Document section ::
━━━
And that last thing to say, so in 2050, there will be some psychs, sports psychs who won’t … Performance psychs, if we’re going to call them performance psychologists, who won’t want to go on to pitch, who won’t want to go get their [crosstalk 01:00:32] body essentially. That’s okay. But what I would say there is possibly my hope is that actually that’s where coaches will say, “Well, do we want that person? Do we want that psychologist?” Because actually we want to have the performance psych who’s willing to get out there.

Now, we’re going to be at our early 70s then. So maybe I shouldn’t be saying this because hopefully it will be fit 70-year-olds who can still get out there. But as hopefully we won’t be putting ourselves at a disadvantage. But look, I’m conscious of time. And I’d like to get on to … I think this is a great conversation. Let’s get onto our fifth and final.

Gareth J. Mole:

Yeah. So I suppose, and as a natural conclusion to all of the other four, what I’ve written down here, Dan is much greater unity and collaboration within the profession. And literally, I’ve written down proper international trade union for performance psychology. So, if we’re talking about what … One of the things you mentioned previously about SMC, for example, and having a lot more clarity, one of the things we haven’t done yet is how to look at some of the other professions in sport and said, “What have you done to clarify your position?”

I don’t think we’ve done that yet. I don’t think we’ve looked at some of the success stories. So one of the most obvious things to do would be to form some kind of international trade union for performance psychology. So you start with the correct label, as we mentioned earlier. Let’s try not to confuse people unnecessarily because we pick the wrong term. And then what we do is we look at other international trade unions, other professions that have worked well, even if some of the people are in Australia, some of them are in the UK, some of them are in the USA, and it’s a classic case of the … Some of the parts make up much more than the individuals involved.

And I’ll be honest, and maybe I can sort of segue into just a massive thank you to you and a wrap for putting together the Sport Psych Show. But over here in Australia, there’s a part of me, I’ll be honest. It’s sort of started to lose a little bit of hope in terms of whether or not the profession was actually going in the right direction. Here in Australia, we used to have four master’s programs. We have one.

Now, it would be very easy if you were stuck in Australia only to think that sports psychology is going backwards and hanging by a thread. I think that would be an appropriate way for me to describe it. And it was only really when I stumbled across your podcast and started listening to some of the high quality banter, I call it, that I was reinvigorated for the first time in many, many years, that there are some incredibly smart, passionate, and skillful people who happen to have the same professional title as me.
━━━
[Page-level text extractions]

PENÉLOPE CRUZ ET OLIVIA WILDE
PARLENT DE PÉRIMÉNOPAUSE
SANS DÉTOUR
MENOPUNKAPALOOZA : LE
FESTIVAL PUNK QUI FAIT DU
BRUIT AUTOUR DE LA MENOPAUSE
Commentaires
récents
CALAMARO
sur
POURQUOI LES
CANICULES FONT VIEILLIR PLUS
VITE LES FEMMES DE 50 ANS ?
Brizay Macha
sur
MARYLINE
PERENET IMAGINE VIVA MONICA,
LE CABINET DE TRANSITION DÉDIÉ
━━━
Work instructions ::
1 - In the podcast conversation, how many master's programs does Australia have now?
2 - Please explain why, according to the podcast conversation, an international trade union for performance psychology should start with the correct label.
3 - Carry on the podcast conversation from where it stops.
The listing has no connection to the podcast conversation.

Results for the exercise ::
1 - Australia has one master's program now, down from the four it used to have.

2 - Starting with the correct label avoids confusing people unnecessarily by picking the wrong term.

3 -
The only thing is, some of them are in the US. Your conversations with Scott Goldman were just mind-blowing, just like, are you kidding me? Didn’t even knew exist. I had no idea he existed. The one with Chris Shambrook as well, it was just unbelievable. [inaudible 01:04:05], just immediately sort of gave me something that I could start using with my clients and my team. So I think the individual superstars, if we can call on that exists, they just don’t operate as a team. That’s the only thing that is potentially missing.

So my final hopothesis, and maybe this is partially a prediction, and maybe it’s partially a call of expressions of interest, would be international group of performance psychologist who collaborate well together for the advancement of the profession. And all of the previous things that we’ve discussed during the interview would all be very common, regular discussion points for that particular group. Your thoughts on that one?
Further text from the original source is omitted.